> [Problem details] From the passage on the historical moment of the CELF study, reproduce word for word the portion starting at "At the same" and ending at "for their children.".

> [Page text]
THE HISTORICAL MOMENT OF THE CELF STUDY
CELF began its study in the emotional and political aftermath of the searing tragedy of September 11, 2001, when many Americans suffered a sense of heightened vulnerability and craved the trust and intimacy that family can provide. In addition, in October 2002 working parents returned home to televised news flashes of a sniper still at large in the Washington, D.C., area, as the prelude to reuniting with their children in the next room. In 2004, as the Iraq war was in full force, an eight-year-old boy in one of the CELF families told his mother that he feared Saddam Hussein might enter their house and hurt them: “What if he's over here? What if he's in California right now?” “Would you die if he shot you right here, Dad?” In this climate CELF parents were mindful of keeping a watchful eye on children, accompanying them to their after-school organized activities and monitoring their playtime at home. Some wistfully recalled their own, more carefree childhoods, when it was possible to roam the neighborhood unsupervised on bikes or on foot.
At the same time, the years in which CELF researchers documented family life (2002-5) were a period of rapidly rising home prices, heightened consumerism, widening disparities between the super rich and the middle class, and parents burning the candle at both ends—working long and hard toward the American Dream of home ownership and a satisfying family life. CELF parents had jobs, owned their homes, purchased numerous possessions, and paid for educational and recreational opportunities for their children.
As CELF researchers wrote up their findings a few more years into the twenty-first century, parents in the United States were facing a bleaker way of looking at their wallets and their children's economic prospects. In the wake of the 2008 financial meltdown, the confidence in upward mobility and material rewards that dominated the late twentieth century and that CELF researchers documented at the turn of the twenty-first has been repackaged as the Age of Hubris, Excess, and Greed. Wall Street has been the primary target of these attributes, but households all along the great American middle-class continuum also, either out of economic necessity or moral consciousness or both, have recently looked inward, critically, at their lifestyle and consumption habits. Of Wall Street the middle class furiously inquires, “How could you do this?” But the question that some middle-class parents pose to themselves is, “What were we thinking?”

> [Given data]
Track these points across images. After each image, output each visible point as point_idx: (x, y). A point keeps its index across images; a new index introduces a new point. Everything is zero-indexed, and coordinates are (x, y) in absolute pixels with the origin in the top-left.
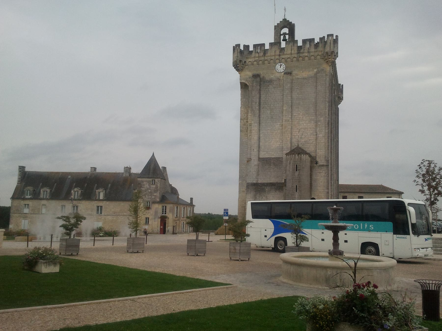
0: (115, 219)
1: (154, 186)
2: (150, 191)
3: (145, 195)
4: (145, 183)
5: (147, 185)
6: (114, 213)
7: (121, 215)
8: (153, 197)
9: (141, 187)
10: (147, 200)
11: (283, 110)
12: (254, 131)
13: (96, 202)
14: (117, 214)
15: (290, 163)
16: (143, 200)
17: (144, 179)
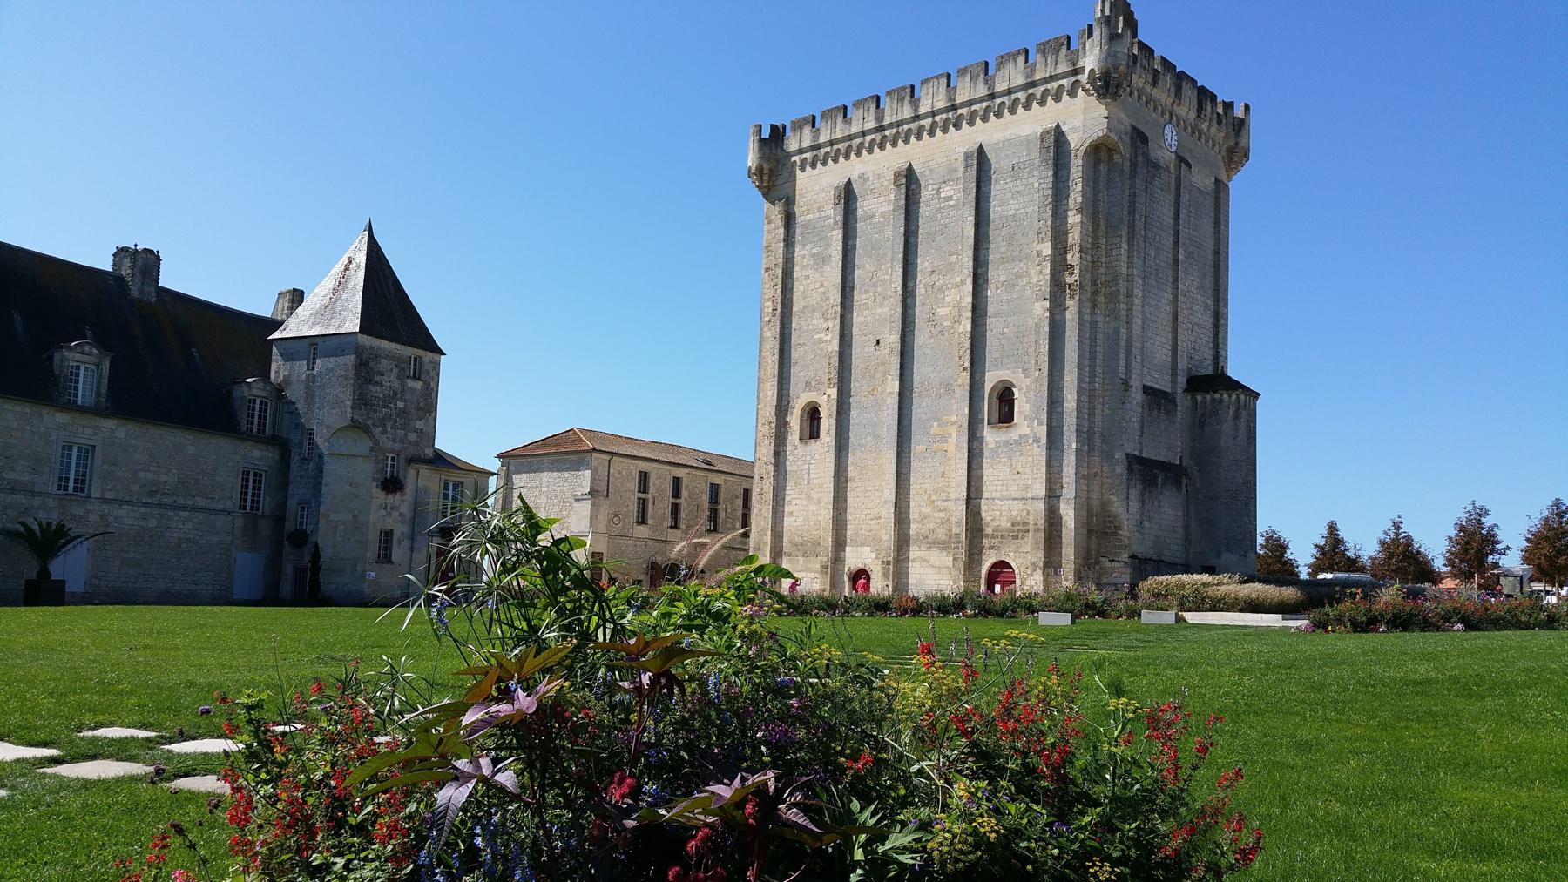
0: (152, 523)
1: (418, 385)
2: (401, 405)
3: (383, 422)
4: (384, 364)
5: (393, 378)
6: (152, 494)
7: (184, 508)
8: (412, 436)
9: (371, 382)
10: (389, 444)
11: (1176, 261)
12: (1137, 301)
13: (61, 417)
14: (166, 500)
15: (1237, 417)
16: (376, 442)
17: (385, 344)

> [Task result]
At the same time, the years in which CELF researchers documented family life (2002-5) were a period of rapidly rising home prices, heightened consumerism, widening disparities between the super rich and the middle class, and parents burning the candle at both ends—working long and hard toward the American Dream of home ownership and a satisfying family life. CELF parents had jobs, owned their homes, purchased numerous possessions, and paid for educational and recreational opportunities for their children.